**ESTRATTO**:
>>

I dati vedono però la Sicilia fanalino di coda nel numero di assunzioni. Perché tanta distanza dalle altre regioni italiane?
«Non è solo la Sicilia a soffrire, è più o meno tutto il Mezzogiorno. È vero però che in Sicilia, come in Calabria, i servizi per l’impiego versano in una situazione peggiore anche rispetto al resto del Sud: è l’eredità di decenni di sprechi enormi, soprattutto nel settore della formazione professionale, di clientelismo più radicato e di assenza totale di una strategia moderna di politica del lavoro. Dobbiamo sperare che il nuovo assessore al Lavoro Caruso, che invece ha idee molto chiare, riesca nell’impresa di ristrutturare incisivamente il sistema».

Nel suo libro lei spiega come la riforma stia abbattendo il muro tra garantiti, precari ed esclusi. È ciò che sta avvenendo nella realtà?

<<

Record provenienti da una fonte di dati
>>

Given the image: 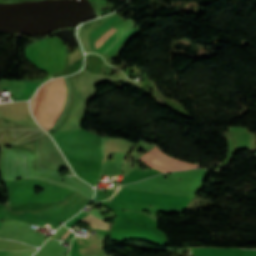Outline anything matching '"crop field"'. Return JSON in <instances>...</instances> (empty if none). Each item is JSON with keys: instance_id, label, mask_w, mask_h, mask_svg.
<instances>
[{"instance_id": "obj_3", "label": "crop field", "mask_w": 256, "mask_h": 256, "mask_svg": "<svg viewBox=\"0 0 256 256\" xmlns=\"http://www.w3.org/2000/svg\"><path fill=\"white\" fill-rule=\"evenodd\" d=\"M166 156L155 147L151 151L143 155L140 159H142L145 163H147L152 168L163 171V172L175 171V170H187V169L197 167L194 164L168 158L169 156L168 157Z\"/></svg>"}, {"instance_id": "obj_5", "label": "crop field", "mask_w": 256, "mask_h": 256, "mask_svg": "<svg viewBox=\"0 0 256 256\" xmlns=\"http://www.w3.org/2000/svg\"><path fill=\"white\" fill-rule=\"evenodd\" d=\"M92 214V213H91ZM89 215V216H87L84 220H82L83 222H87V223H90L91 224V226H94V227H100V228H104V229H110V223H103V221L101 220V219H99V218H97V217H95V216H93V215ZM104 220V219H103Z\"/></svg>"}, {"instance_id": "obj_2", "label": "crop field", "mask_w": 256, "mask_h": 256, "mask_svg": "<svg viewBox=\"0 0 256 256\" xmlns=\"http://www.w3.org/2000/svg\"><path fill=\"white\" fill-rule=\"evenodd\" d=\"M120 189L111 197L119 192ZM193 198L121 189L114 200L185 209Z\"/></svg>"}, {"instance_id": "obj_4", "label": "crop field", "mask_w": 256, "mask_h": 256, "mask_svg": "<svg viewBox=\"0 0 256 256\" xmlns=\"http://www.w3.org/2000/svg\"><path fill=\"white\" fill-rule=\"evenodd\" d=\"M118 18L117 14L112 16L111 18L107 19L106 21H104L103 23H101L99 26H97L95 29H93L89 35L91 43L93 48H97V46H99L104 40H106L111 34H113L116 30H118V28L113 27L110 30H108L106 33H104L97 41V46L94 42V34L100 30L101 28H103L105 25H107L109 22H111L112 20ZM115 39L109 37L102 45H100V47L96 50L99 52H103Z\"/></svg>"}, {"instance_id": "obj_6", "label": "crop field", "mask_w": 256, "mask_h": 256, "mask_svg": "<svg viewBox=\"0 0 256 256\" xmlns=\"http://www.w3.org/2000/svg\"><path fill=\"white\" fill-rule=\"evenodd\" d=\"M71 233H72V232L69 230V231L62 237V239L65 240Z\"/></svg>"}, {"instance_id": "obj_1", "label": "crop field", "mask_w": 256, "mask_h": 256, "mask_svg": "<svg viewBox=\"0 0 256 256\" xmlns=\"http://www.w3.org/2000/svg\"><path fill=\"white\" fill-rule=\"evenodd\" d=\"M67 97L68 85L63 77L42 85L32 99V112L47 132L53 129L60 117Z\"/></svg>"}]
</instances>
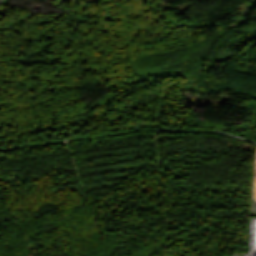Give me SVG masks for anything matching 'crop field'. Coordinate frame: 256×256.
<instances>
[{
    "label": "crop field",
    "instance_id": "1",
    "mask_svg": "<svg viewBox=\"0 0 256 256\" xmlns=\"http://www.w3.org/2000/svg\"><path fill=\"white\" fill-rule=\"evenodd\" d=\"M234 256H238V255H234Z\"/></svg>",
    "mask_w": 256,
    "mask_h": 256
}]
</instances>
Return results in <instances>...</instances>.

<<

**CONSEGNA**: Prosegua l'estratto sul lavoro in Sicilia, riprendendo subito dopo la sua ultima frase. I record non hanno alcun ruolo in questo esercizio.

**RISPOSTA ALL'ESERCIZIO**:
«In qualche misura sembra che si stia verificando proprio questo. Nell’ultimo capitolo del libro, però, avverto che non è possibile valutare gli effetti della riforma sulla base dei soli dati di questi primi mesi. Anche perché i suoi obiettivi principali sono due: non solo un drastico aumento dei rapporti a tempo indeterminato, che sembra già verificarsi, ma anche un forte aumento della domanda di lavoro, determinato da una maggiore attrattività del mercato del lavoro per gli investitori, soprattutto per quelli stranieri. Questo secondo obiettivo richiederà necessariamente più tempo».

Cosa risponde a chi guarda al Jobs Act come a un nuovo apartheid, questa volta tra vecchi e nuovi rapporti a tempo indeterminato?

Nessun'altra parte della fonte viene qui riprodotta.